Two teenagers were electrocuted by their own families in Pakistan after eloping, police say.
The so-called "honor killings" have led to the arrest of both victims' fathers and at least two other relatives who carried out the judgment of a jirga, a local court that is convened to settle local disputes, particularly those related to women. Such tribal councils are illegal but are often honored by local officials.
Bakhtja, 15, and her boyfriend Waliur Rehman, 17, ran away August 14 because their families did not approve of their relationship, said Aman Marwat, a police official at Shah Latif town in the southern port city of Karachi.
"They loved each other and had eloped … due to fear of their families," Marwat told VOA Deewa. "The families promised them a consented marriage if they come back home. Both returned home on August 15. The same day, following the approval of the tribal council, both the boy and girl were killed with electric shocks."
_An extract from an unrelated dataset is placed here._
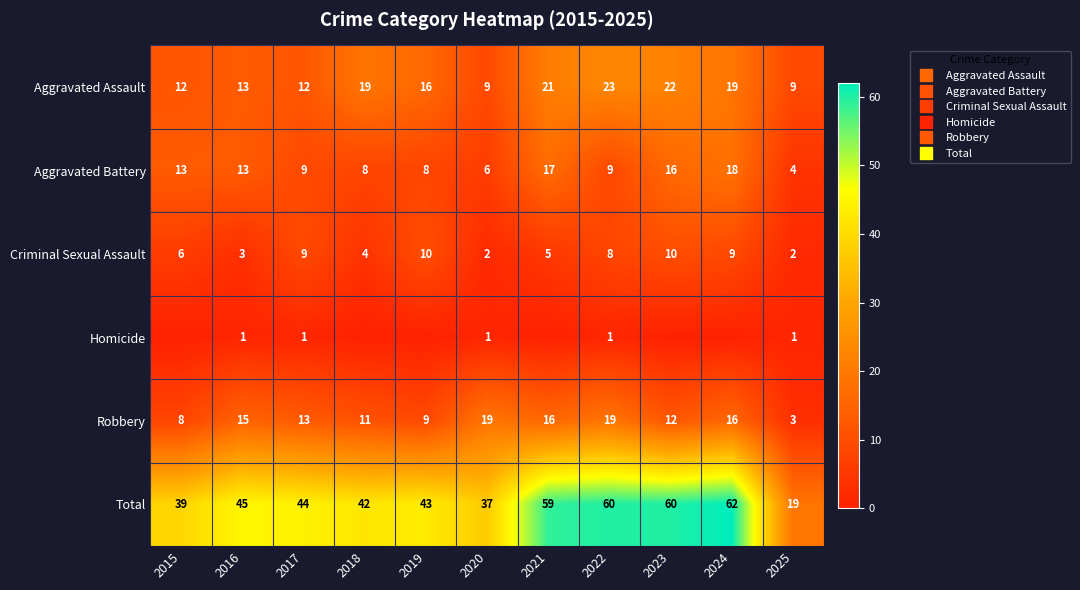

Which category has the lowest value in the Homicide series?

2015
News of their deaths did not emerge until an informant recently told police. A local court on Wednesday ordered exhumation of their bodies, which reportedly had been buried in secret.
The couple originally belonged to the tribal region of Mohmand agency along the Afghan border, where Pakistan's army has fought a Taliban insurgency over the past decade.
Hundreds of women are killed every year in Pakistan, often by their own relatives, for going against their families' wishes in matters of love and marriage. Amid a trend toward conservatism, the local Aurat Foundation has reported a 70 percent increase in honor killings in the past year.
"Laws are in place against such crimes committed in the name of honor, but they do not get implemented," Zehra Yusuf, a member of Human Rights Commission of Pakistan, told VOA Urdu. She blamed "conservative customs and norms of society and widespread ignorance for such crimes."